• _Work instructions_: How many lines in the data below include the word "among"? State the number alone.
Start of Block
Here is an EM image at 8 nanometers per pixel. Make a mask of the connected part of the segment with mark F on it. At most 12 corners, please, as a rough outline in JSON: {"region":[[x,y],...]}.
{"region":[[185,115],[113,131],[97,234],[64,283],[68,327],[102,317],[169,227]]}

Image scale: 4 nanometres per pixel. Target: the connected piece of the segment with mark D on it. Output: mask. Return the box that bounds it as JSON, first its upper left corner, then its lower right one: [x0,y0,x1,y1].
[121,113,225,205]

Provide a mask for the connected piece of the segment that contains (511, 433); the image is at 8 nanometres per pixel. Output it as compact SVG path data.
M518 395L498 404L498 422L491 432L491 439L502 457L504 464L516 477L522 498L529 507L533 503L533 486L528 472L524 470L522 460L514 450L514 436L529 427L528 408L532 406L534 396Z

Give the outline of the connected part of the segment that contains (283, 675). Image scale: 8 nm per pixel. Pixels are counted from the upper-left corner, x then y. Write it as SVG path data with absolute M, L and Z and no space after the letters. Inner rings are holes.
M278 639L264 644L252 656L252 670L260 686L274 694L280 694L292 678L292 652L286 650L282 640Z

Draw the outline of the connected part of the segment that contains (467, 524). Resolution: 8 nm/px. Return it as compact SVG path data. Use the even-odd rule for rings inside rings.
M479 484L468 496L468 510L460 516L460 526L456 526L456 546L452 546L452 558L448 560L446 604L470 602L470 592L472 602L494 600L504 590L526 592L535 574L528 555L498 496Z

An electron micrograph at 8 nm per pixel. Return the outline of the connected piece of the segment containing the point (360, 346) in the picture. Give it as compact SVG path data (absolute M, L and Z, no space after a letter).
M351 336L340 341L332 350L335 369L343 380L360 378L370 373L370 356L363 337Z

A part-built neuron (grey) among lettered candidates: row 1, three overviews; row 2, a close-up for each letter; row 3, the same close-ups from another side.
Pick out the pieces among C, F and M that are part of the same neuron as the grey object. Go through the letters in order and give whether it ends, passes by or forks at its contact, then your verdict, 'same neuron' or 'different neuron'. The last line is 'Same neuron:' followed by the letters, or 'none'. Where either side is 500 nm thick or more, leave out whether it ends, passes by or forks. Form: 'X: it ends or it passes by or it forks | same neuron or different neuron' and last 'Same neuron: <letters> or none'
End of Block
Start of Block
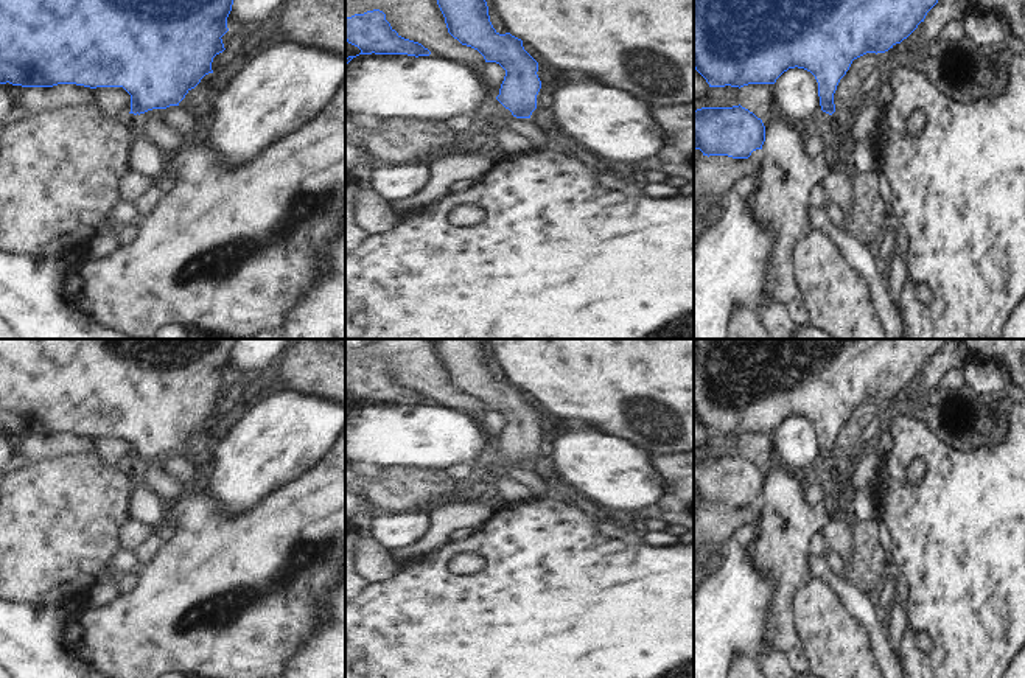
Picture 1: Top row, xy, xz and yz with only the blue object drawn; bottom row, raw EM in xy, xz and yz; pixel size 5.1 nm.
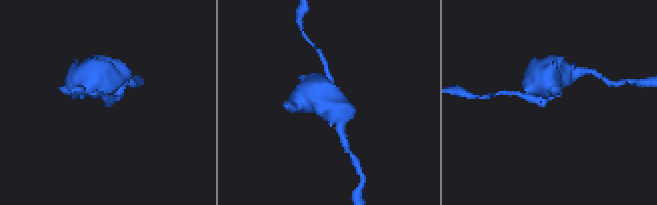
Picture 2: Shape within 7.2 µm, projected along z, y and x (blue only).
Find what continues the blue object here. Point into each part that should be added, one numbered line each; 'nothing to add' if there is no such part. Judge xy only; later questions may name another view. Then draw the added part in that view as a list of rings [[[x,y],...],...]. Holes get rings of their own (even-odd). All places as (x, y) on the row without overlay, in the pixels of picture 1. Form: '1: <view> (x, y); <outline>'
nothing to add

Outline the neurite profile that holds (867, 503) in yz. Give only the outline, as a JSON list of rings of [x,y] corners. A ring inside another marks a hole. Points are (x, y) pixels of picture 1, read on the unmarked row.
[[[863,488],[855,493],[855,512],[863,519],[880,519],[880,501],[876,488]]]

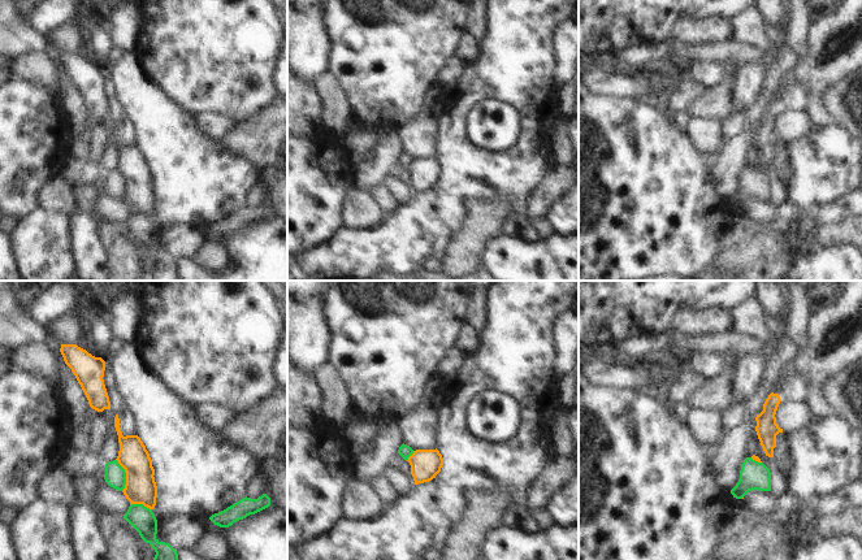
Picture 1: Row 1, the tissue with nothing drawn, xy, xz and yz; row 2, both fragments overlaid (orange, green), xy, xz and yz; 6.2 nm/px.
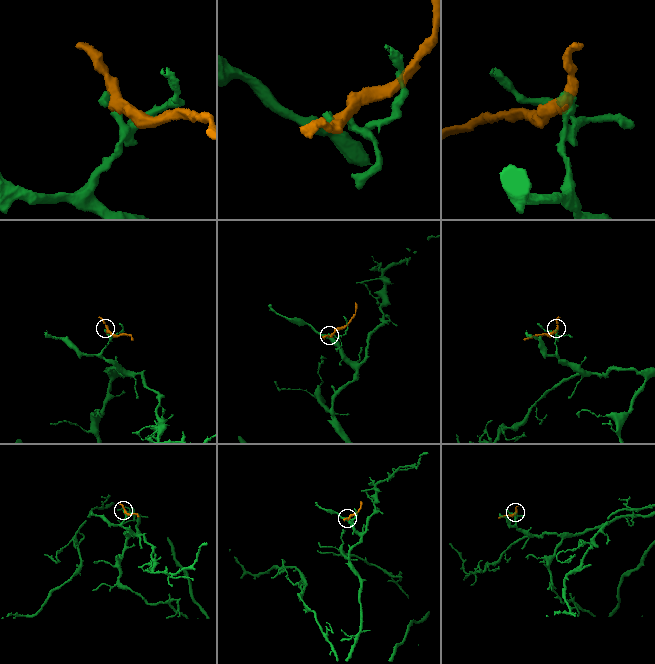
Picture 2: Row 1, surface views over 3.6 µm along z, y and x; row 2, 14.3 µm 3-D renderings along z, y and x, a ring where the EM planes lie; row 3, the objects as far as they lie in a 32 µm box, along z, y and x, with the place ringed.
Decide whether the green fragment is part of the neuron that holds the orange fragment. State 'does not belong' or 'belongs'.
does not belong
End of Block
• _Exercise response_: 2